EMBRACED BY NORQUIST: Throughout McCain's time in the Senate, he has rarely been a favorite of Norquist's. In fact, just three years ago, Norquist referred to him as "the nut-job from Arizona." Pressed on the comment by the Washington Post, Norquist said he "misspoke" and that he "meant to say gun-grabbing, tax-increasing Bolshevik." Now, Norquist -- who famously said he wants the government "down to the size where we can drown it in the bathtub" -- calls McCain "very good on taxes" because he has embraced "the Americans for Tax Reform's entire agenda." Speaking to Newsweek last month, Norquist said that "on the tax issue," McCain "has moved very hard and far, and I believe convincingly." Explaining his recent embrace of McCain, Norquist told the Politico earlier this year that "successful movements accept prodigal sons when they return."

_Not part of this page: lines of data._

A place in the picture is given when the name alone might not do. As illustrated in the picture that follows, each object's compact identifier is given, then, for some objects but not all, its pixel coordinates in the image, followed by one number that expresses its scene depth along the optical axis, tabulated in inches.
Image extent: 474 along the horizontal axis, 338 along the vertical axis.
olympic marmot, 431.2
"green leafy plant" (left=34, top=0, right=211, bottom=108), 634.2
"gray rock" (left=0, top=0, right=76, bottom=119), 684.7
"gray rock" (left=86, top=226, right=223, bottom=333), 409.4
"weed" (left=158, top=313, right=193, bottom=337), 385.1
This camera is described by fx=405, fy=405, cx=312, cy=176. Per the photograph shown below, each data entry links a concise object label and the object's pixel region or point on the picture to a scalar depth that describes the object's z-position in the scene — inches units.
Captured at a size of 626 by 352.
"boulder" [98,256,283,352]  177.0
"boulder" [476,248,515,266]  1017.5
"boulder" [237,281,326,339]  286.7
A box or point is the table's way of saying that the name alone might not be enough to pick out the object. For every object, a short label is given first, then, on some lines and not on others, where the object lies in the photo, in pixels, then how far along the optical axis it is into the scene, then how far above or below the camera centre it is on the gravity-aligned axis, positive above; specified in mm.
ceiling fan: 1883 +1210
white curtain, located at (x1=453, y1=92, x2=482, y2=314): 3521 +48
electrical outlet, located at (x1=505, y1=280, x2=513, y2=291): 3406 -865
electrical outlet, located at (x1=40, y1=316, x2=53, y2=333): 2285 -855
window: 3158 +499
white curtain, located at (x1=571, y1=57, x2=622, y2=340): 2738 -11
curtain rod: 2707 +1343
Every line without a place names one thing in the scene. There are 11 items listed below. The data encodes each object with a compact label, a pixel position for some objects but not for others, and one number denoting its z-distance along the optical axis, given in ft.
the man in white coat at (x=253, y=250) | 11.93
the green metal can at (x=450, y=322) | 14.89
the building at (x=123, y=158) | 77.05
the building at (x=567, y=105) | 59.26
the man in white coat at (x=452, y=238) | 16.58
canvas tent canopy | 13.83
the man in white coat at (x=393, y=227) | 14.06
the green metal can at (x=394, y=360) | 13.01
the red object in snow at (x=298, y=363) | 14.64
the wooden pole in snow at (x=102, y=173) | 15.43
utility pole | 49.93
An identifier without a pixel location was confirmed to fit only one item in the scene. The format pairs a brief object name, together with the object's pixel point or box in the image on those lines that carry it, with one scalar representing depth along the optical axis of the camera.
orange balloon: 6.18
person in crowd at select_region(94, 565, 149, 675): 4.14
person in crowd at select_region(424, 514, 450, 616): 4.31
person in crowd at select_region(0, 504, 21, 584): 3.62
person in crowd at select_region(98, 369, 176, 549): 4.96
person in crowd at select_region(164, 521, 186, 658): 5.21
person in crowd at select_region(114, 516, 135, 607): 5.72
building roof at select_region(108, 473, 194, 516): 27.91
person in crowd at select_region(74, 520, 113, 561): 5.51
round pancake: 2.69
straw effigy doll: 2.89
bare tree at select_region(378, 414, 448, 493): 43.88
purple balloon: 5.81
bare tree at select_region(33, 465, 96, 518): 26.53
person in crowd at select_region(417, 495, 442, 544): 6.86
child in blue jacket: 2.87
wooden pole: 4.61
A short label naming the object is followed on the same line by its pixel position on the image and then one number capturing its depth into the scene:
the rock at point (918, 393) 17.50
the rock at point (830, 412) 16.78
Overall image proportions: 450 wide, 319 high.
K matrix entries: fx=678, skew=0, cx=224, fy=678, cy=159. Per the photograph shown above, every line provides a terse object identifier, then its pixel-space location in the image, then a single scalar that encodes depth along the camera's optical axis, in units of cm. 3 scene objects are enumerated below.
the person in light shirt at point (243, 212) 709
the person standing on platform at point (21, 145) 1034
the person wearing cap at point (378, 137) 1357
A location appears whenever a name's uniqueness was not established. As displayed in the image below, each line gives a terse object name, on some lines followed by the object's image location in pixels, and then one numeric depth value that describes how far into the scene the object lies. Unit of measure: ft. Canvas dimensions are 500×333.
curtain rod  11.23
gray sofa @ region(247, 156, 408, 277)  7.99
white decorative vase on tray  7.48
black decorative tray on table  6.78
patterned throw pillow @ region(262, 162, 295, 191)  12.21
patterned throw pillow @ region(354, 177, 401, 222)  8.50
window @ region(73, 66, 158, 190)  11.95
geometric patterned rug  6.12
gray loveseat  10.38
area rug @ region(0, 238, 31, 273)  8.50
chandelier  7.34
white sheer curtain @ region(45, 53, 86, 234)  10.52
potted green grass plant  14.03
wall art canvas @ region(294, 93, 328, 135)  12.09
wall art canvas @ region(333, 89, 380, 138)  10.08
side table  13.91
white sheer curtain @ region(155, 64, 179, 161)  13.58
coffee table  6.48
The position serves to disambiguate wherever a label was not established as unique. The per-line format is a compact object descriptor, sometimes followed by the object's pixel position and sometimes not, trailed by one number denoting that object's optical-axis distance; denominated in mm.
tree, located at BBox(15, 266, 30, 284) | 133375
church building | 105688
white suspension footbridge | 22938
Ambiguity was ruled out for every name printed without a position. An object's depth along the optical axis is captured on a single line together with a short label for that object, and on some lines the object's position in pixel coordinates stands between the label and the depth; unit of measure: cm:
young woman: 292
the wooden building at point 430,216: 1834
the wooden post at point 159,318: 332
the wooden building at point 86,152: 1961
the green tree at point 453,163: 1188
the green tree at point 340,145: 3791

McCAIN BEGINS BACKING AWAY?: Speaking to the Washington Post last week, Douglas Holtz-Eakin, McCain's senior policy adviser, responded to Gordon and Kvaal's criticism, conceding that they "had a point" on "the question of tax cuts." "It will make deficits expand up front, no question," admitted Holtz-Eakin, former director of the Congressional Budget Office. But Holtz-Eakin defended the central points of McCain's plan, claiming that "helping corporations ultimately helps workers because it ensures their employer remains internationally competitive." "That place has to be economically viable, otherwise they have a problem," said Hotz-Eakin. Moreover, though he conceded to Gordon and Kvaal on tax cuts, Holtz-Eakin's Washington Post op-ed today about McCain's plan for "turning around the economy" never mentions the massive corporate tax cuts that McCain billed barely two months ago as the first item in his "economic stimulus plan."

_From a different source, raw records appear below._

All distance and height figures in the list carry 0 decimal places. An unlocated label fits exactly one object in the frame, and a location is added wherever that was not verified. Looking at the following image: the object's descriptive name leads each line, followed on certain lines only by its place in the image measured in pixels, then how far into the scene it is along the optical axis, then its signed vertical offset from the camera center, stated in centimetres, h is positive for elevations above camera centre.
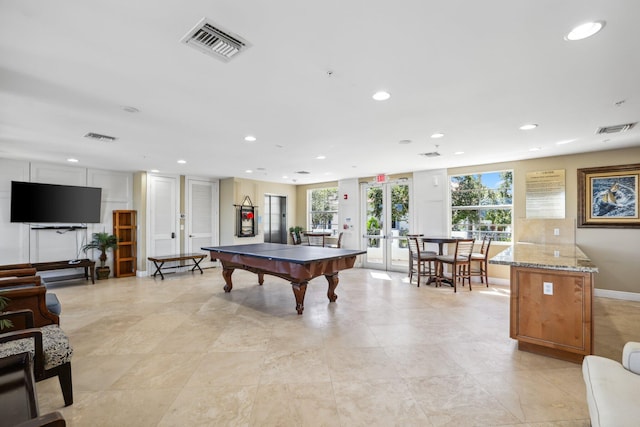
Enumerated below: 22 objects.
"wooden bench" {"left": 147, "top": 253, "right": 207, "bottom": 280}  652 -95
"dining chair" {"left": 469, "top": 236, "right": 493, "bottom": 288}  571 -85
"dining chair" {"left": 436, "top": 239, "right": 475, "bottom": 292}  545 -86
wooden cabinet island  266 -85
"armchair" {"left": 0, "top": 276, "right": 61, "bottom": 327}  257 -76
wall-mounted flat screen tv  551 +29
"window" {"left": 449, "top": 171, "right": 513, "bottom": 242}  599 +24
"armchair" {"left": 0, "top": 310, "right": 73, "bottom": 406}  197 -92
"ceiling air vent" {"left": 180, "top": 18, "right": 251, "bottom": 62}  176 +112
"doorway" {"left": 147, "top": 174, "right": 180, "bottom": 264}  703 +5
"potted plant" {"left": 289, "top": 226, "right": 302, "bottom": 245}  913 -54
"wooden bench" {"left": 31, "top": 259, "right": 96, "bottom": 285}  556 -95
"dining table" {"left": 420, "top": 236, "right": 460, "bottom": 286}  562 -49
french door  744 -20
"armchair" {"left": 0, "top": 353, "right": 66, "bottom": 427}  125 -83
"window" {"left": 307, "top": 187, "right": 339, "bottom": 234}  896 +24
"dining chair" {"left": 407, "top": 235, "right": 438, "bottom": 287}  583 -85
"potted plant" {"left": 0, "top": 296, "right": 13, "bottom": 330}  182 -66
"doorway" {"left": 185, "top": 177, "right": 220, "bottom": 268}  778 +5
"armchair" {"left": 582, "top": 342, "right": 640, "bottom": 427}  137 -91
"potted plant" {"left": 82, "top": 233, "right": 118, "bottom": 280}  638 -62
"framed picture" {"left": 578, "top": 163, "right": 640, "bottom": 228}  474 +32
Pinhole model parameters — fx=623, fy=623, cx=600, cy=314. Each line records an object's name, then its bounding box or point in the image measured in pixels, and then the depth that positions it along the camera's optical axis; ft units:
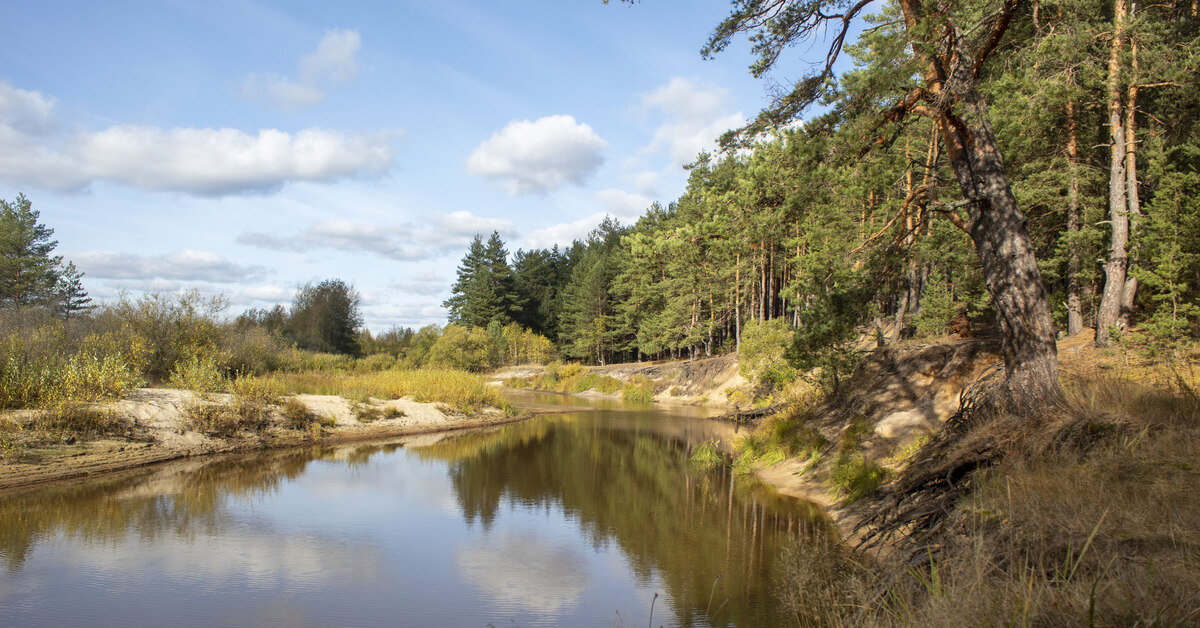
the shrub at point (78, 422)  44.50
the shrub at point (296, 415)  64.95
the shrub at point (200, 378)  60.03
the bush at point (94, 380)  47.16
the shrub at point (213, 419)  55.83
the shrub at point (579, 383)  162.50
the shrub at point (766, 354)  70.23
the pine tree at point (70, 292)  147.29
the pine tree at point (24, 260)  138.00
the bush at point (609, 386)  153.07
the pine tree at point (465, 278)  261.03
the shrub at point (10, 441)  40.60
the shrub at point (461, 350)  178.19
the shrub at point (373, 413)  73.92
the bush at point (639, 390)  138.41
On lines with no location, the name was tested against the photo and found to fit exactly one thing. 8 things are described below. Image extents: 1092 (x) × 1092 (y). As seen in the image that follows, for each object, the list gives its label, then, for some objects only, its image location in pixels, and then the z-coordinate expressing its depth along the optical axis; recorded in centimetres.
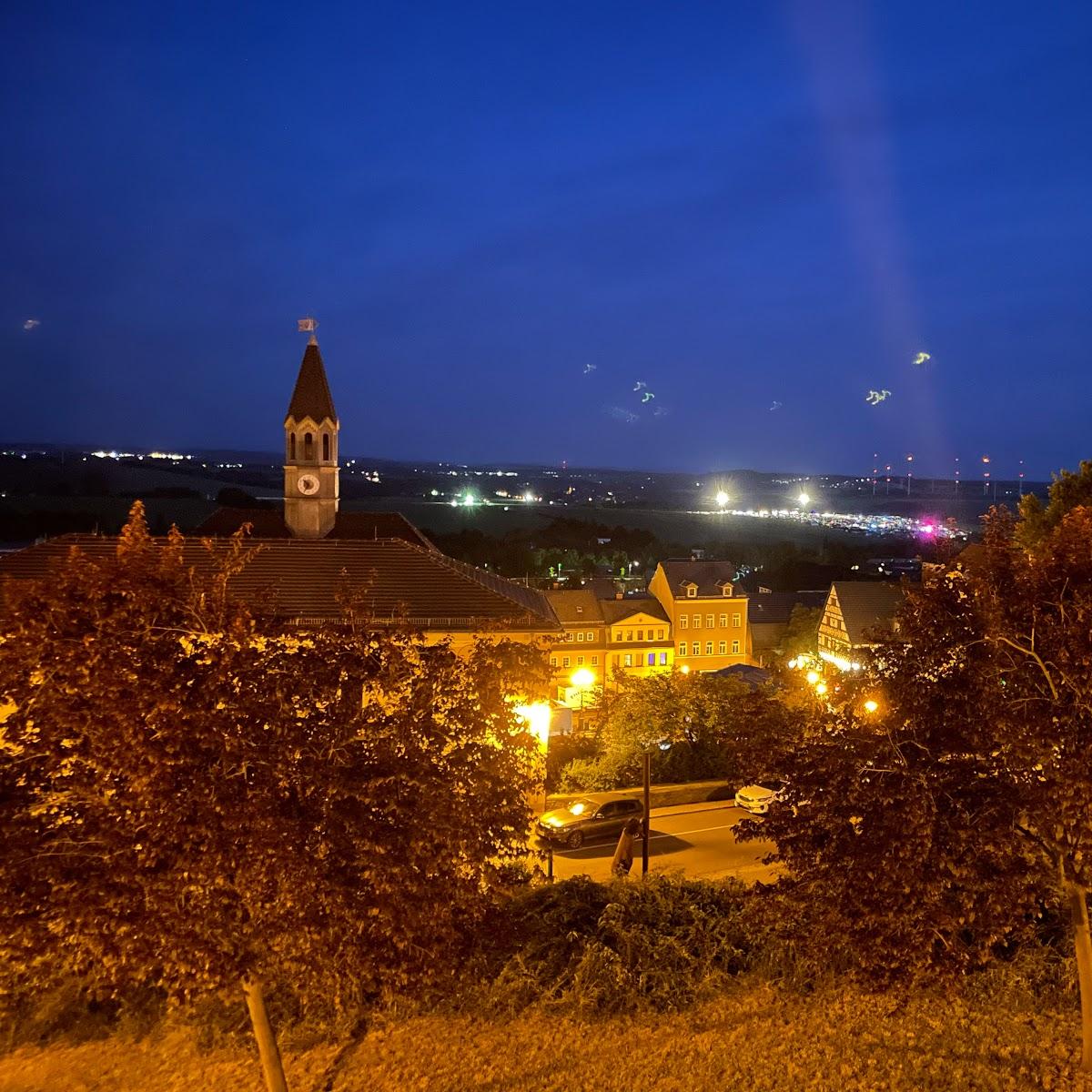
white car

QUESTIONS FOR McCAIN: Responding to Holtz-Eakin on the Center for American Progress Action Fund's Wonk Room blog, Gordon and Kvaal note that Holtz-Eakin's "signal that Senator McCain may change his economic agenda yet again" raises four questions: 1) Why is it necessary to cuts taxes for corporations to make them "economically viable" when the United States already has the fourth-lowest corporate tax revenue as a share of the economy in the industrialized world? 2) Why are deficit-financed corporate tax cuts likely to increase growth when (a) in the short-run, Moody's ranked them the least cost-effective stimulus among 13 options, and (b) in the medium or longer-run, the effect on growth of deficit-financed tax cuts "tends to be small?" 3) How do massive tax cuts for the most fortunate further shared prosperity when income inequality is at its highest level since before the Great Depression (or earlier)? 4) Given the admission that this plan will immediately increase federal budget deficits, how will McCain meet his own goal of balancing the budget by 2012?